* **DATA FOR THIS EXERCISE**:
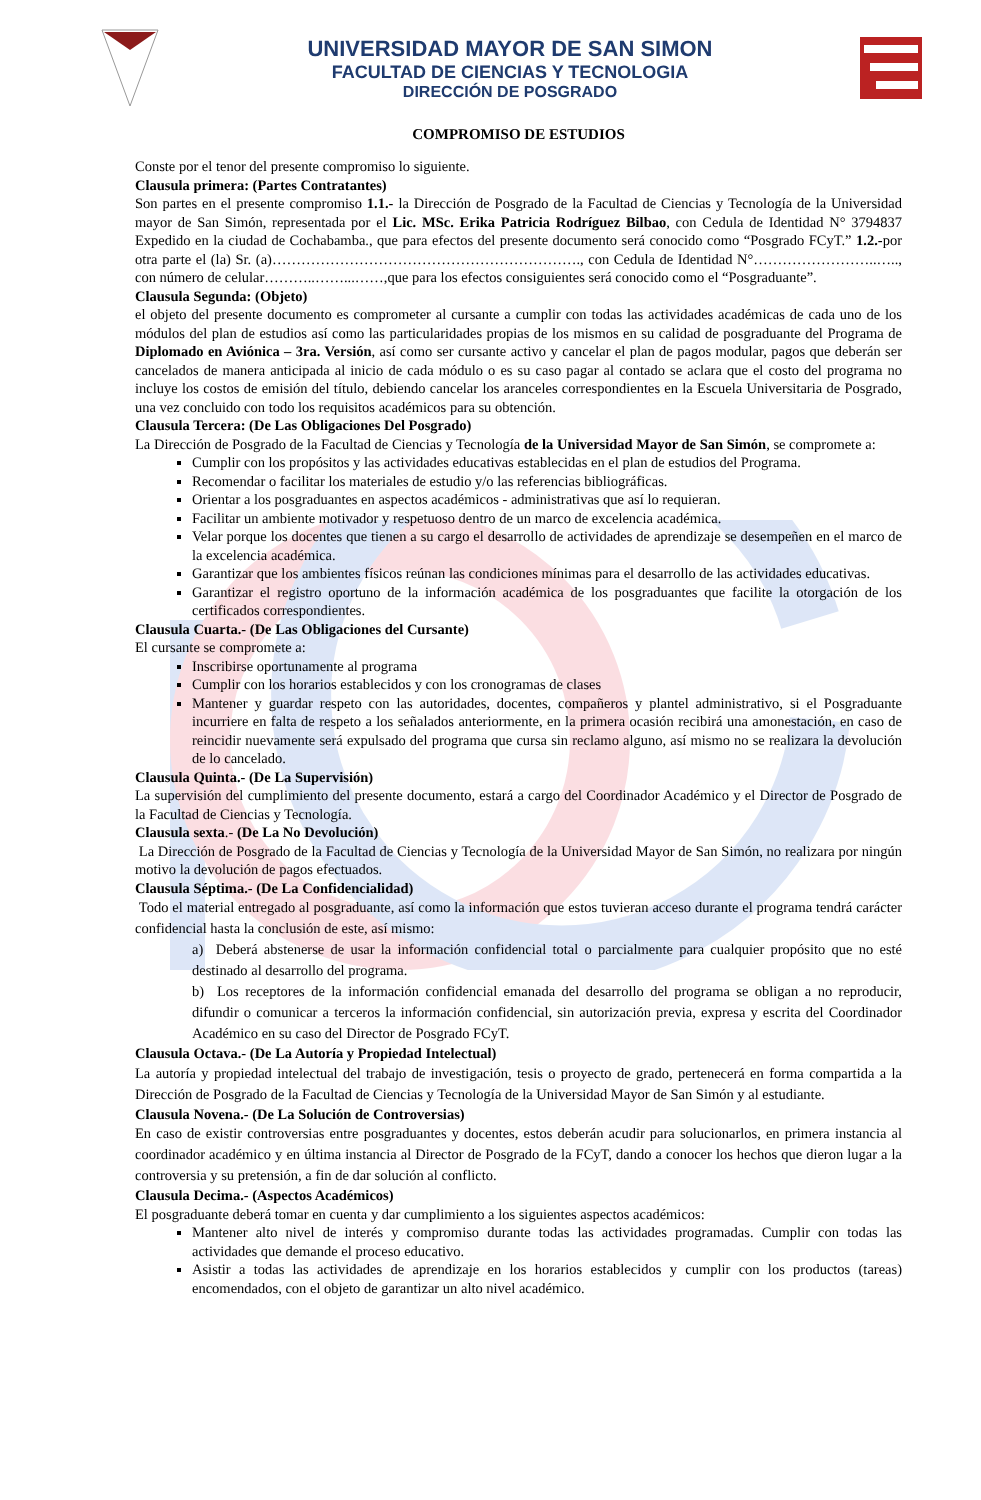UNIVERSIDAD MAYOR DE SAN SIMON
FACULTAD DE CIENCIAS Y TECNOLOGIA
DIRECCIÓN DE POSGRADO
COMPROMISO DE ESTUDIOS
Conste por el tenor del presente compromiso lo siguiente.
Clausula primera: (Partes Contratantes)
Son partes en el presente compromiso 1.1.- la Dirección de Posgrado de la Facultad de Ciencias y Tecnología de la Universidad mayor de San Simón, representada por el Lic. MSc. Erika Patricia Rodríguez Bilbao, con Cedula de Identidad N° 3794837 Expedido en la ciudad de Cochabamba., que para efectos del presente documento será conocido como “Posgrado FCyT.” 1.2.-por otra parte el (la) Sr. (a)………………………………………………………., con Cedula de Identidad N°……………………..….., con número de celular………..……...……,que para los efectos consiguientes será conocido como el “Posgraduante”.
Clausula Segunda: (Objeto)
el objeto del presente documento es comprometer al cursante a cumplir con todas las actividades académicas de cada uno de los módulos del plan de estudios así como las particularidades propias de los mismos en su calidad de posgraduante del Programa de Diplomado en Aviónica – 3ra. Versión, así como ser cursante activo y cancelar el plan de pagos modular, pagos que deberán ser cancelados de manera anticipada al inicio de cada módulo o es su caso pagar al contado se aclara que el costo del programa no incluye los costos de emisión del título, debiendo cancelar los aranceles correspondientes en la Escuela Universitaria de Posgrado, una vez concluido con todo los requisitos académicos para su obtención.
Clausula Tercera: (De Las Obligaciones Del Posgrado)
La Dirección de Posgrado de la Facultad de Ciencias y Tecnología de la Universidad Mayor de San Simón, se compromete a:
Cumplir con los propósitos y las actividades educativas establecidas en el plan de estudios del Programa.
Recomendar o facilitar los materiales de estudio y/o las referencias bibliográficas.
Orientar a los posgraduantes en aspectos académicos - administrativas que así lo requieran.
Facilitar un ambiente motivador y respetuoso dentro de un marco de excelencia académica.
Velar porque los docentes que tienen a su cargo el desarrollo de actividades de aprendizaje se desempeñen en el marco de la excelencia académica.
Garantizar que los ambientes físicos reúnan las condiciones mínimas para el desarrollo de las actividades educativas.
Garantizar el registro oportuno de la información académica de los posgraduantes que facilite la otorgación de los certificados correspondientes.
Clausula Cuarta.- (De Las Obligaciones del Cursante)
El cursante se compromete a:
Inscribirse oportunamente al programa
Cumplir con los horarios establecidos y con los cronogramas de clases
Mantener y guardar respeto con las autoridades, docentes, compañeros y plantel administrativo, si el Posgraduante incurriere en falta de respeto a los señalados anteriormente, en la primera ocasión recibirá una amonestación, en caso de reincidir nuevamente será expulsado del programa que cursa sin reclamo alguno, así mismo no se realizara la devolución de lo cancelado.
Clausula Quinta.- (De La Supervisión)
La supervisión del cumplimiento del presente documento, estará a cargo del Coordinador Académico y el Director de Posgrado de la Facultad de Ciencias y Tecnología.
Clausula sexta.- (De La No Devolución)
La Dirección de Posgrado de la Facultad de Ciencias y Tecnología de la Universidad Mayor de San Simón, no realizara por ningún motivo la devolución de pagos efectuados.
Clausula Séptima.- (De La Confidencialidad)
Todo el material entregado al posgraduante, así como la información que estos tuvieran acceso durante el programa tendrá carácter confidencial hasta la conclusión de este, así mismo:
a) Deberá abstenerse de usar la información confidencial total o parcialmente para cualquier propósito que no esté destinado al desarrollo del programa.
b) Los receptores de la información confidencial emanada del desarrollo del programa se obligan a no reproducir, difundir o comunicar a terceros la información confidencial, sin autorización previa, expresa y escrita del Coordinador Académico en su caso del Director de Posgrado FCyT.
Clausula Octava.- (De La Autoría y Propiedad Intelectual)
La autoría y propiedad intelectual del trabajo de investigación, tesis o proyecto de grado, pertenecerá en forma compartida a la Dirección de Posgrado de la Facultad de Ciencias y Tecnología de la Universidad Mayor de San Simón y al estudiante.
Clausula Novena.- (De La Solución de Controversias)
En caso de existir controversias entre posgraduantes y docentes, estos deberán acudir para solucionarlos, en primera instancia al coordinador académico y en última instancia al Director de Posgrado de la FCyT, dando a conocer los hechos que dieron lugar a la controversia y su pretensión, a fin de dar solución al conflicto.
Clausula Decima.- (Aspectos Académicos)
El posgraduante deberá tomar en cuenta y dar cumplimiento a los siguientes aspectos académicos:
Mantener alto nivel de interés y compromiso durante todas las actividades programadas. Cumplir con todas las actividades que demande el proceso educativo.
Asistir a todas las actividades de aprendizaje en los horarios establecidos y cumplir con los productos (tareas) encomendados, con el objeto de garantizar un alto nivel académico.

* **AIM OF THE EXERCISE**:
Omitting the images, copy the listing exactly.

* **RESULT**:
UNIVERSIDAD MAYOR DE SAN SIMON
FACULTAD DE CIENCIAS Y TECNOLOGIA
DIRECCIÓN DE POSGRADO
COMPROMISO DE ESTUDIOS
Conste por el tenor del presente compromiso lo siguiente.
Clausula primera: (Partes Contratantes)
Son partes en el presente compromiso 1.1.- la Dirección de Posgrado de la Facultad de Ciencias y Tecnología de la Universidad mayor de San Simón, representada por el Lic. MSc. Erika Patricia Rodríguez Bilbao, con Cedula de Identidad N° 3794837 Expedido en la ciudad de Cochabamba., que para efectos del presente documento será conocido como “Posgrado FCyT.” 1.2.-por otra parte el (la) Sr. (a)………………………………………………………., con Cedula de Identidad N°……………………..….., con número de celular………..……...……,que para los efectos consiguientes será conocido como el “Posgraduante”.
Clausula Segunda: (Objeto)
el objeto del presente documento es comprometer al cursante a cumplir con todas las actividades académicas de cada uno de los módulos del plan de estudios así como las particularidades propias de los mismos en su calidad de posgraduante del Programa de Diplomado en Aviónica – 3ra. Versión, así como ser cursante activo y cancelar el plan de pagos modular, pagos que deberán ser cancelados de manera anticipada al inicio de cada módulo o es su caso pagar al contado se aclara que el costo del programa no incluye los costos de emisión del título, debiendo cancelar los aranceles correspondientes en la Escuela Universitaria de Posgrado, una vez concluido con todo los requisitos académicos para su obtención.
Clausula Tercera: (De Las Obligaciones Del Posgrado)
La Dirección de Posgrado de la Facultad de Ciencias y Tecnología de la Universidad Mayor de San Simón, se compromete a:
Cumplir con los propósitos y las actividades educativas establecidas en el plan de estudios del Programa.
Recomendar o facilitar los materiales de estudio y/o las referencias bibliográficas.
Orientar a los posgraduantes en aspectos académicos - administrativas que así lo requieran.
Facilitar un ambiente motivador y respetuoso dentro de un marco de excelencia académica.
Velar porque los docentes que tienen a su cargo el desarrollo de actividades de aprendizaje se desempeñen en el marco de la excelencia académica.
Garantizar que los ambientes físicos reúnan las condiciones mínimas para el desarrollo de las actividades educativas.
Garantizar el registro oportuno de la información académica de los posgraduantes que facilite la otorgación de los certificados correspondientes.
Clausula Cuarta.- (De Las Obligaciones del Cursante)
El cursante se compromete a:
Inscribirse oportunamente al programa
Cumplir con los horarios establecidos y con los cronogramas de clases
Mantener y guardar respeto con las autoridades, docentes, compañeros y plantel administrativo, si el Posgraduante incurriere en falta de respeto a los señalados anteriormente, en la primera ocasión recibirá una amonestación, en caso de reincidir nuevamente será expulsado del programa que cursa sin reclamo alguno, así mismo no se realizara la devolución de lo cancelado.
Clausula Quinta.- (De La Supervisión)
La supervisión del cumplimiento del presente documento, estará a cargo del Coordinador Académico y el Director de Posgrado de la Facultad de Ciencias y Tecnología.
Clausula sexta.- (De La No Devolución)
La Dirección de Posgrado de la Facultad de Ciencias y Tecnología de la Universidad Mayor de San Simón, no realizara por ningún motivo la devolución de pagos efectuados.
Clausula Séptima.- (De La Confidencialidad)
Todo el material entregado al posgraduante, así como la información que estos tuvieran acceso durante el programa tendrá carácter confidencial hasta la conclusión de este, así mismo:
a) Deberá abstenerse de usar la información confidencial total o parcialmente para cualquier propósito que no esté destinado al desarrollo del programa.
b) Los receptores de la información confidencial emanada del desarrollo del programa se obligan a no reproducir, difundir o comunicar a terceros la información confidencial, sin autorización previa, expresa y escrita del Coordinador Académico en su caso del Director de Posgrado FCyT.
Clausula Octava.- (De La Autoría y Propiedad Intelectual)
La autoría y propiedad intelectual del trabajo de investigación, tesis o proyecto de grado, pertenecerá en forma compartida a la Dirección de Posgrado de la Facultad de Ciencias y Tecnología de la Universidad Mayor de San Simón y al estudiante.
Clausula Novena.- (De La Solución de Controversias)
En caso de existir controversias entre posgraduantes y docentes, estos deberán acudir para solucionarlos, en primera instancia al coordinador académico y en última instancia al Director de Posgrado de la FCyT, dando a conocer los hechos que dieron lugar a la controversia y su pretensión, a fin de dar solución al conflicto.
Clausula Decima.- (Aspectos Académicos)
El posgraduante deberá tomar en cuenta y dar cumplimiento a los siguientes aspectos académicos:
Mantener alto nivel de interés y compromiso durante todas las actividades programadas. Cumplir con todas las actividades que demande el proceso educativo.
Asistir a todas las actividades de aprendizaje en los horarios establecidos y cumplir con los productos (tareas) encomendados, con el objeto de garantizar un alto nivel académico.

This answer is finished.